--- Passage ---

Measuring research’s impact is notoriously difficult as its effects on policy are hard to substantiate and partly due to the dominance of peer review as the ‘golden standard’. Using simple tools to track citations is one way of tangibly measuring the impact of research. Citations are useful not only because they give statistics and calculated indexes, they also show the areas where future marketing can be focused to maximise the impact of research.
The RAE did not define impact but gave a broad definition of four star research as ‘quality that is world-leading in terms of originality, significance and rigour. This standard will be achieved by a research output that is, or is likely to become, a primary reference point of the field or subfield.’ The new REF specifically mentions impact as a research criterion and defines it as ‘an effect on, change or benefit to the economy, society, culture, public policy or services, health, the environment or quality of life, beyond academia.’ A blog on the LSE site explores the issues surrounding the new impact focus and a further article discusses the shift in attention to external sources of impact outside university circles.
A recently published handbook by the Impact of Social Sciences Group based at LSE defines impact as ‘a recorded or otherwise auditable account of influence from academic research on another act or organisation’, taking a more basic understanding of the word. In a nutshell, the handbook assesses three types of web based searches giving a comprehensive account of why citations are useful and how to use three different types of web based tools:
- ISI Web of Knowledge or Scopus
- Google Scholar or Book Search (and Scirus)
- Harzing’s Publish or Perish (HPoP)

---

-- Requirement A --
Reproduce the passage on measuring research impact word for word, from "A recently published" up to and including "Search (and Scirus)".
-- Requirement B --
Decide whether each statement below agrees with the passage on measuring research impact. Answer yes or no for each, quoting the words of the passage that settle it.
(i) The RAE gave a specific definition of impact.
(ii) The new REF treats impact as something that reaches beyond academia.
(iii) The handbook assesses four types of web based searches.
-- Requirement C --
Pick up the passage on measuring research impact where it ends and carry it forward.

--- Extracted information ---

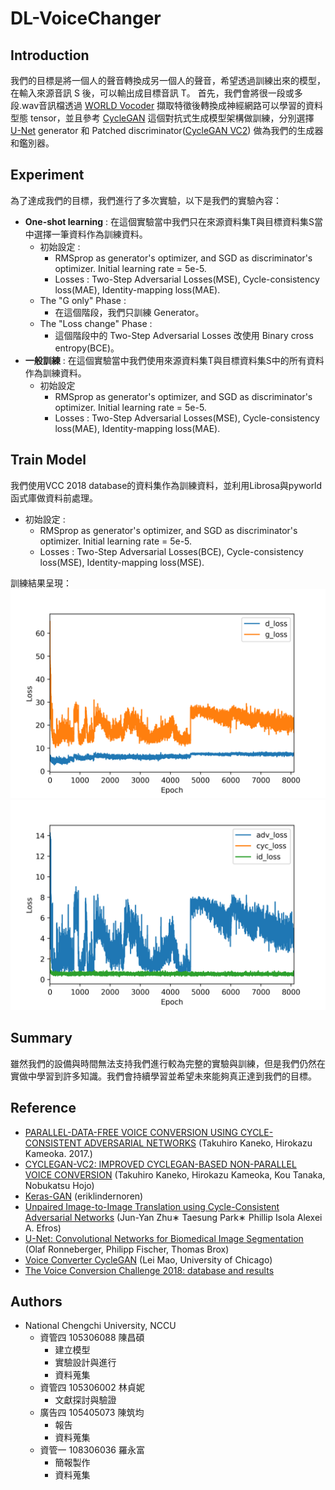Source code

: # DL-VoiceChanger #
## Introduction ##
我們的目標是將一個人的聲音轉換成另一個人的聲音，希望透過訓練出來的模型，在輸入來源音訊 S 後，可以輸出成目標音訊 T。
首先，我們會將很一段或多段.wav音訊檔透過 [WORLD Vocoder](https://github.com/JeremyCCHsu/Python-Wrapper-for-World-Vocoder) 擷取特徵後轉換成神經網路可以學習的資料型態 tensor，並且參考 [CycleGAN](https://junyanz.github.io/CycleGAN/) 這個對抗式生成模型架構做訓練，分別選擇 [U-Net](https://lmb.informatik.uni-freiburg.de/people/ronneber/u-net/) generator 和 Patched discriminator([CycleGAN VC2](http://www.kecl.ntt.co.jp/people/kaneko.takuhiro/projects/cyclegan-vc2/index.html)) 做為我們的生成器和鑑別器。

## Experiment ##
為了達成我們的目標，我們進行了多次實驗，以下是我們的實驗內容：
* __One-shot learning__ :
在這個實驗當中我們只在來源資料集T與目標資料集S當中選擇一筆資料作為訓練資料。
  * 初始設定 :
    * RMSprop as generator's optimizer, and SGD as discriminator's optimizer. Initial learning rate = 5e-5.
    * Losses : Two-Step Adversarial Losses(MSE), Cycle-consistency loss(MAE), Identity-mapping loss(MAE).
  * The "G only" Phase :
    * 在這個階段，我們只訓練 Generator。
  * The "Loss change" Phase :
    * 這個階段中的 Two-Step Adversarial Losses 改使用 Binary cross entropy(BCE)。
* __一般訓練__ :
在這個實驗當中我們使用來源資料集T與目標資料集S中的所有資料作為訓練資料。
  * 初始設定
    * RMSprop as generator's optimizer, and SGD as discriminator's optimizer. Initial learning rate = 5e-5.
    * Losses : Two-Step Adversarial Losses(MSE), Cycle-consistency loss(MAE), Identity-mapping loss(MAE).
## Train Model
我們使用VCC 2018 database的資料集作為訓練資料，並利用Librosa與pyworld函式庫做資料前處理。
  * 初始設定 :
    * RMSprop as generator's optimizer, and SGD as discriminator's optimizer. Initial learning rate = 5e-5.
    * Losses : Two-Step Adversarial Losses(BCE), Cycle-consistency loss(MSE), Identity-mapping loss(MSE).  

訓練結果呈現：
![image](images/loss.png)
![image](images/g_loss.png)
## Summary ##
雖然我們的設備與時間無法支持我們進行較為完整的實驗與訓練，但是我們仍然在實做中學習到許多知識。我們會持續學習並希望未來能夠真正達到我們的目標。
## Reference ##
* [PARALLEL-DATA-FREE VOICE CONVERSION USING CYCLE-CONSISTENT ADVERSARIAL NETWORKS](https://arxiv.org/pdf/1711.11293.pdf) (Takuhiro Kaneko, Hirokazu Kameoka. 2017.)
* [CYCLEGAN-VC2: IMPROVED CYCLEGAN-BASED NON-PARALLEL VOICE CONVERSION](https://arxiv.org/pdf/1904.04631.pdf) (Takuhiro Kaneko, Hirokazu Kameoka, Kou Tanaka, Nobukatsu Hojo)
* [Keras-GAN](https://github.com/eriklindernoren/Keras-GAN) (eriklindernoren)
* [Unpaired Image-to-Image Translation using Cycle-Consistent Adversarial Networks](https://arxiv.org/pdf/1703.10593.pdf) (Jun-Yan Zhu∗ Taesung Park∗ Phillip Isola Alexei A. Efros)
* [U-Net: Convolutional Networks for Biomedical Image Segmentation](https://arxiv.org/pdf/1505.04597.pdf) (Olaf Ronneberger, Philipp Fischer, Thomas Brox)
* [Voice Converter CycleGAN](https://github.com/leimao/Voice_Converter_CycleGAN) (Lei Mao, University of Chicago)
* [The Voice Conversion Challenge 2018: database and results](https://datashare.is.ed.ac.uk/handle/10283/3061)
## Authors
* National Chengchi University, NCCU
  * 資管四 105306088 陳昌碩
    * 建立模型
    * 實驗設計與進行
    * 資料蒐集
  * 資管四 105306002 林貞妮
    * 文獻探討與驗證
  * 廣告四 105405073 陳筑均
    * 報告
    * 資料蒐集
  * 資管一 108306036 羅永富
    * 簡報製作
    * 資料蒐集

---

-- Answer space A --
A recently published handbook by the Impact of Social Sciences Group based at LSE defines impact as ‘a recorded or otherwise auditable account of influence from academic research on another act or organisation’, taking a more basic understanding of the word. In a nutshell, the handbook assesses three types of web based searches giving a comprehensive account of why citations are useful and how to use three different types of web based tools:
- ISI Web of Knowledge or Scopus
- Google Scholar or Book Search (and Scirus)

-- Answer space B --
(i) No: "The RAE did not define impact"
(ii) Yes: "an effect on, change or benefit to the economy, society, culture, public policy or services, health, the environment or quality of life, beyond academia."
(iii) No: "the handbook assesses three types of web based searches"

-- Answer space C --
The paper reaches the conclusion that HPoP is the best method to track citations. It does so by eliminating ISI Web of Knowledge and Scopus as not inclusive enough as they focus too heavily on solely American, academic journals whilst excluding books. The Google resources on the other hand publish grey or black material and include more recent working papers so remedying the time delay and narrow scope of the more traditional bibliometric systems. However, HPoP is still preferable as it improves upon the Google search method, without the secret methods and duplications making it more reliable. It also gives the statistics of citations in a year as well as the overall citation count. This blog fully explains how to work HPoP.
For social scientists the traditional bibliometric methods appear to be less useful. This is because work is generally less ‘self cited’ so citation counts will be lower possibly due to a lack of ‘systematic reviewing’, more work is generally published in books and less attention is paid to purely academic journals. This idea is fully explained in another post on the LSE site.
The heavy bias of the bibliometrics towards the American sphere also presents a problem for the Southern academic. A quick search of well known researchers based in the UK compared to Africa on Scopus will yield informative results with fewer cites or acknowledged papers for the Southern academics; a problem that is particularly pertinent for those working in development. Another issue is that of media openness. Google Scholar and Book Searches are ways to get round the pays walls and exclusivity of academic journals however their publication of grey material is labelled unreliable. Most books are not fully electronically available which only partially solves the problem of access from less developed areas.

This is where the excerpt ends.